The firm offered a free weekly delivery service from the earliest days. This covered a vast area including Swansea, Nords Wharf and Cams Wharf. Deliveries were also made to Catherine Hill Bay and the two nearby mining settlements of Middle Camp and Mine Camp. The firms Order Man would leave Boolaroo on horseback on Monday morning, travelling to Catherine Hill Bay and other places en route. As well as obtaining orders for groceries and other goods, the Order Man would collect payment from customers who were given fortnightly credit. On Tuesday morning he would collect orders and money from the Swansea district and in the afternoon would make his way to Boolaroo, via Belmont and Warners Bay.

Each order would be packed in brown paper bags, labelled and taken to the jetty, either at the end of Second Street or at Speers Point, where 'Fisho' Jack Richardson would take them by launch and barge to Swansea. Jim Masters, the contract delivery man, would then complete the delivery. Other deliveries from Boolaroo Store made by horse and cart included Speers Point, Warners Bay, Cardiff, Young Wallsend (Edgeworth) and Holmesville. T C Frith even had butter and milk carts plying nearby suburbs including West Wallsend, Holmesville and Young Wallsend.

1904-6 saw an economic downturn resulting in extensive unemployment. Work was virtually non-existent and T C encouraged unemployed men to seek work wherever possible.
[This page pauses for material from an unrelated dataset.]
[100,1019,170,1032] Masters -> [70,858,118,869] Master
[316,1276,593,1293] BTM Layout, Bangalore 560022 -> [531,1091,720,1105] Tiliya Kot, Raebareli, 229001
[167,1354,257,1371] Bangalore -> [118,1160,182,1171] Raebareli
He pledged to feed their families while there was food on the premises. Reassured, the unemployed travelled far afield seeking work. Men even travelled abroad to Canada and South Africa. Some returned years later and others sent for their families. Yet one and all made every effort to pay their debts and even after twenty five years or so, money was still being received by the firm from all over the world. As late as 1956 debts were still being honoured.

photo: frith's mercery, smart street charlestown.
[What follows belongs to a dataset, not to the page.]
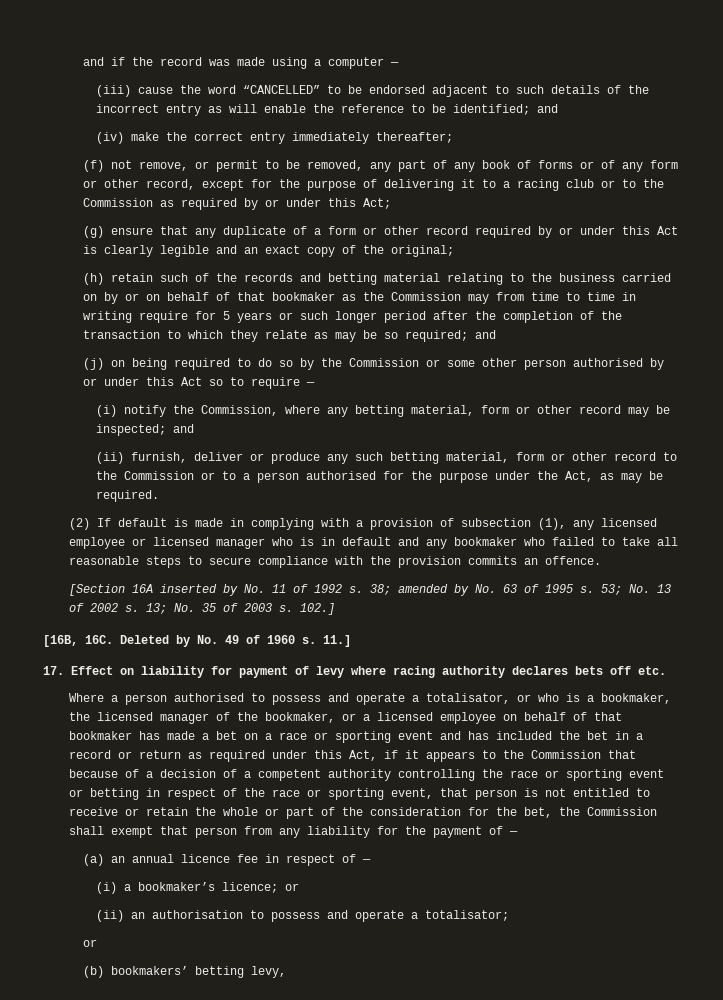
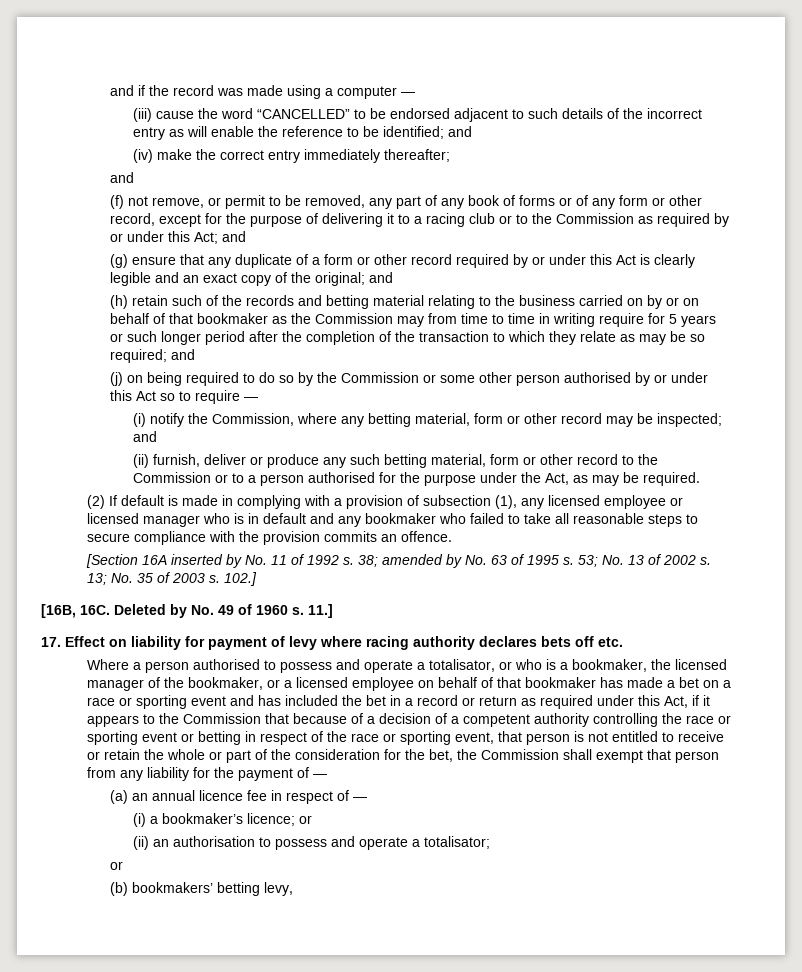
(453, 137) none -> [109,172,134,183] // and
(391, 203) none -> [221,231,246,242] and
(454, 251) none -> [368,272,393,283] and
T C Frith always remembered the difficulties he had experienced in his early days and the support received from the closely knit mining community of Plattsburg. He continually defended the coalminers, speaking of their absolute integrity when others in the community berated them for their militancy.
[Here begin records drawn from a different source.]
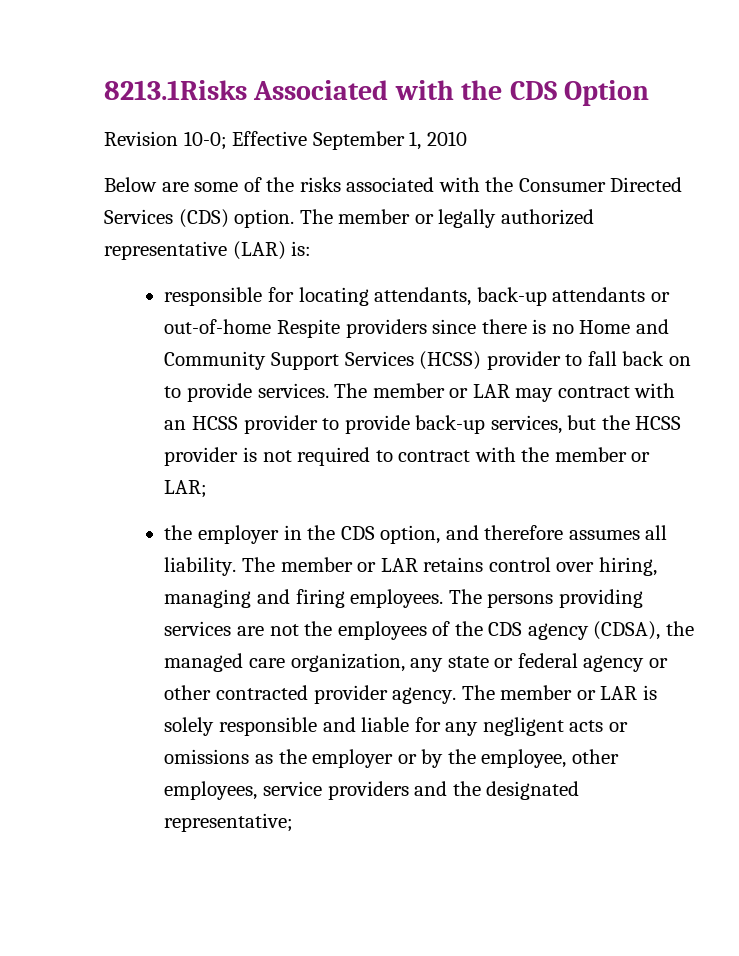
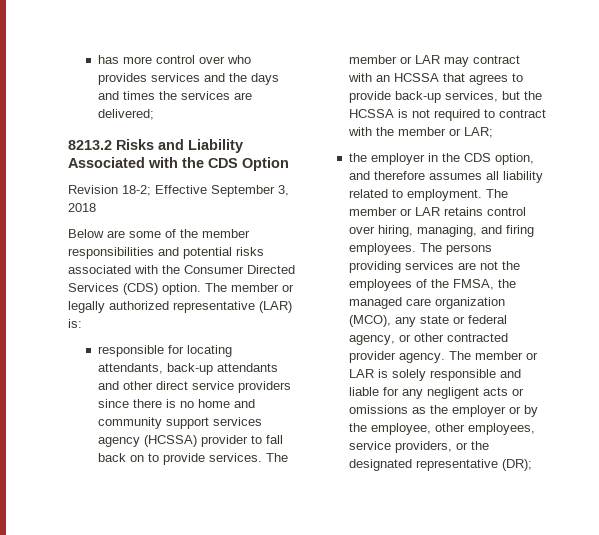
[104,80,247,100] 8213.1Risks -> [97,55,251,64] [97,73,279,85] [97,91,252,100] [97,109,154,120] [68,139,243,153] has more control over who provides services and the days and times the services are delivered; // 8213.2 Risks and Liability
[183,131,227,150] 10-0; -> [122,185,151,196] 18-2;
[409,131,467,150] 1, 2010 -> [278,185,289,196] [68,203,96,212] 3, 2018
(295, 184) none -> [202,229,250,238] [68,247,232,259] member responsibilities and potential
[650,292,670,302] [164,319,341,338] or out-of-home Respite -> [97,381,234,390] and other direct service
[579,319,669,334] [164,351,482,370] Home and Community Support Services (HCSS) -> [197,399,255,408] [97,417,262,429] [97,435,197,447] home and community support services agency (HCSSA)
[192,415,318,434] HCSS provider -> [393,73,508,85] HCSSA that agrees
[635,416,682,430] [164,447,239,466] HCSS provider -> [348,109,394,118] HCSSA
[164,557,237,576] liability. -> [502,171,543,183] [348,189,482,201] liability related to employment.
[164,589,252,608] managing -> [416,225,477,237] managing,
[488,621,661,640] CDS agency (CDSA), -> [452,279,494,290] FMSA,
[290,653,405,672] organization, -> [434,297,505,309] [348,315,391,327] organization (MCO),
[583,655,645,672] agency -> [348,335,395,345] agency,
[327,781,580,800] [164,813,294,832] providers and the designated representative; -> [394,441,489,453] [348,459,532,471] providers, or the designated representative (DR);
T C Frith was a Retail Traders' Association representative on the Conciliation Committee dealing with awards, and his adherence to social justice often resulted in employees gaining improved conditions superior to those sought by the union. He maintained that a dignified trade demanded a dignified wage to attract the best type of men. He always asked staff to join the Shop Assistants' Union and his employees were 100% unionists long before compulsory unionism was sought by trade unions.

As the Boolaroo venture expanded over the years he opened stores at Teralba (1906), Toronto (1923) and Warners Bay. Sadly, in the latter part of the last century the stores hit hard times and the empire was wound up. The Teralba Store ceased trading in the late 1960s though some trading continued under the Frith banner for some time afterwards. The Boolaroo store closed in 1990.

photo: lake macquarie councillors 1920-1922

TC Frith was a major figure in the Lake Macquarie community and was well known as a philanthropic figure. He was an Alderman on Lake Macquarie Shire council from 1917-1922, serving as president of Lake Macquarie in 1920. He was instrumental in light and power coming to Boolaroo and in the establishment of the first ambulance service in the shire. He was foundation Master of Lodge Speers Point and trustee of Boolaroo Methodist Church. The Boolaroo Bowling Club site was established by Frith in 1927 “to provide recreation for the men of Boolaroo” and he was club founder and its first president. During the Depression and through mine strikes Frith stores gave credit to hardhit families, Frith saying "I will feed the miners and their families while ever I have goods in my store. I will trust every man on his own merit."